The rule compelling companies to submit additional information about employees and wages to the Equal Employment Opportunity Commission was finalized in September 2016 and would have taken effect next year.
The U.S. Chamber of Commerce, among other industry groups, opposed the measure from the outset, arguing that it put an unfair burden on employers.
Since his election, President Trump has frozen or rolled back dozens of regulations that the White House says cost American businesses and the economy billions of dollars.
In the case of the Trump administration's stalling the wage data rule, lawyers say the central concern is whether officials talked to equal-pay advocates or conducted meaningful research before shutting it down.

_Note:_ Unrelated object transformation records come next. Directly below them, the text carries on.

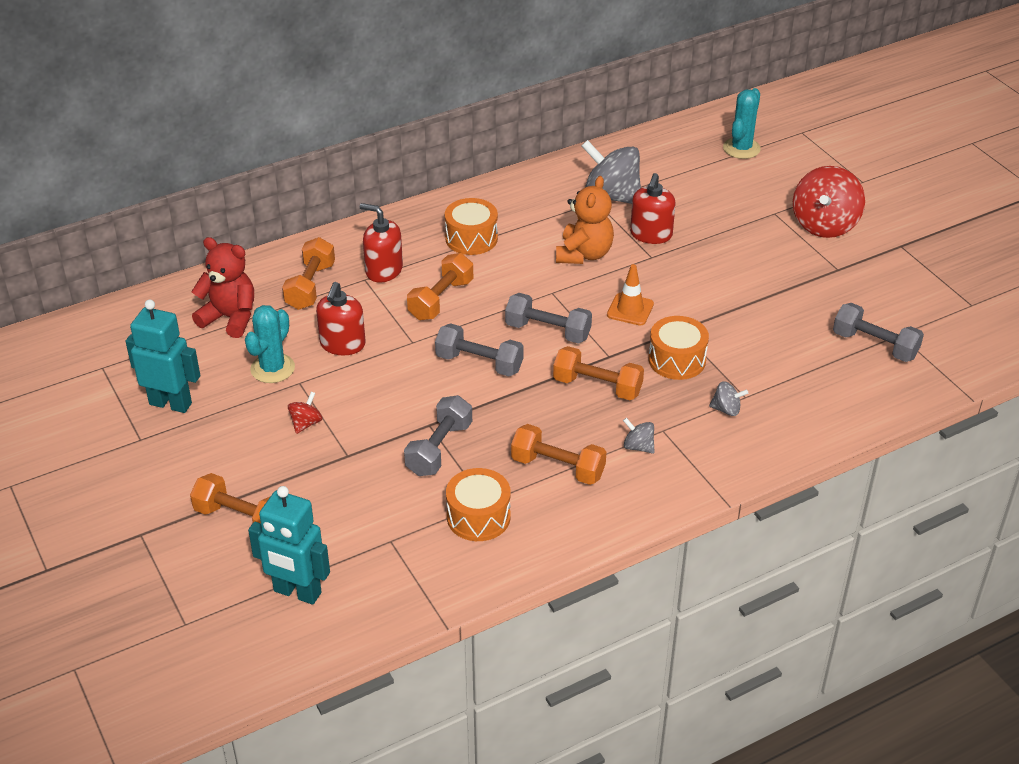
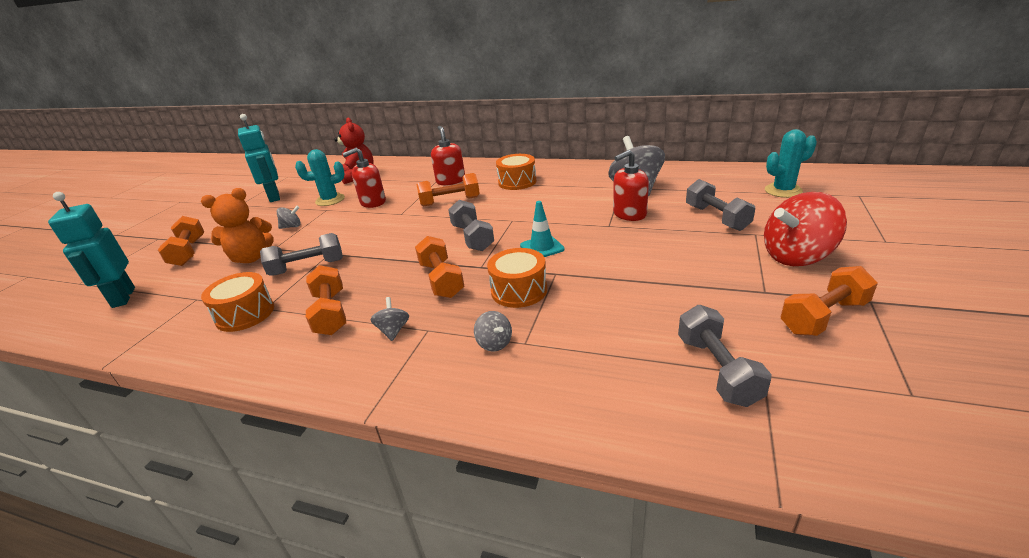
camera: 50 degrees right, 10 degrees down
orange dumbbell [282,237,335,310] -> orange dumbbell moved to [781,266,878,336]
red spinning top [288,392,323,434] -> grey spinning top [277,206,301,229]
grey dumbbell [435,323,524,376] -> grey dumbbell moved to [686,179,755,231]
orange teddy bear [556,176,614,264] -> orange teddy bear moved to [201,188,273,263]
orange traffic cone [607,264,654,326] -> turquoise traffic cone [520,201,565,257]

The lawyers say the Office of Management and Budget has the legal right to block the measure but must meet certain legal requirements to do so — namely, demonstrating that the EEOC failed to correctly assess the financial impact of the proposal on businesses, or that the agency did not conduct a proper public review in the first place.
“There are real questions here about whether the applicable legal standards were met and whether this stay is valid,” Martin said.
Jenny Yang, the chair of the EEOC under President Barack Obama who led the rulemaking, said the effort to implement the rule was the result of six years of research and consultation with employers, companies that process pay data, academics and groups focused on curbing workplace discrimination.
Yang, who now serves as one of the four EEOC commissioners, complained that Trump’s team froze the plan without reaching out to its architects. (The current EEOC acting chair had voted against the rule.)
“We’ve been pretty much in the dark about the process,” Yang said.
The NAACP, the National Employment Lawyers Association, the National Organization for Women and other key groups were never consulted by Trump officials about the decision to freeze the rule, Martin said.
“There hasn’t been any transparency,” she said.
The EEOC's revised data-collection process, which would have gone into force in March, would have required firms with 100 or more employees to provide extra employee and salary information to the agency on an existing form, known as the EEO-1.
The new rule would have grouped workers in 10 categories, including service employees, managers and executives. It also would have grouped them into 12 wage bands, ranging from $19,000 and under to $208,000 and beyond.
The EEOC estimated that the additional data collection would cost $25 million a year, or about $416 per company.
The Chamber, however, put the cost at $1.3 billion a year for businesses. “This is a huge additional cost for companies of all sizes, yet has no accompanying benefit, or protections for the confidentiality of the information to be gathered,” the business lobby group wrote in an open letter.
After Trump launched his deregulation agenda, Neomi Rao, who heads the Office of Information and Regulatory Affairs, stayed the rule, saying in an Aug. 29 letter to the new acting head of the EEOC that the requirement was unnecessarily burdensome and lacked “practical utility.”
Victoria Lipnic, whom Trump appointed in January as acting chair of the EEOC, publicly expressed concerns in April about the burden the rule could put on businesses. (Neither Rao nor Lipnic responded to requests for comment.)
Ivanka Trump, meanwhile, supported the administration's decision to halt the rule. The first daughter and adviser to the president has positioned herself a champion for women, advocating policies that support female breadwinners.
“Ultimately, while I believe the intention was good and agree that pay transparency is important, the proposed policy would not yield the intended results,” she said in an August statement. “We look forward to continuing to work with EEOC, OMB, Congress and all relevant stakeholders on robust policies aimed at eliminating the gender wage gap.”
Yang argues that expanding the government's data collection would have provided a clearer picture of pay scales — and that the filing requirements were reasonable. “We have no interest in spending time or resources investigating employers who don't have a problem,” she said. “If we do open an investigation, we would collect much more granular data that would allow us to compare workers in the same jobs.”
As of today, employees have few tools to figure out whether they’re being paid fairly, said Kate Bahn, an economist at the Center for American Progress, a left-leaning think tank in Washington. Workers typically discover disparities by talking to their colleagues or, say, accidentally spotting salary information on a computer screen.
“Addressing pay disparities is very difficult to do,” she said. “Getting data is one way to help us understand it more.”
Hilary Shelton, director of the NAACP’s Washington bureau, said Lilly Ledbetter, the woman who inspired the 2009 Fair Pay Act, didn’t realize she made less money doing the same job as her male counterparts until she retired and someone left her an anonymous note.
“In order to manage a problem, you have to first measure it,” Shelton said.
In the United States, the average man in virtually every occupation makes more money than the typical women. Economists say roughly a third of the gender wage gap is “unexplained,” even when controlling for education, experience, industry and region. That leaves room for discrimination, some academics argue.
Pay disparities persist for men of color, as well. For every dollar a white man makes, black men take home 72 cents and Hispanic men earn 62 cents.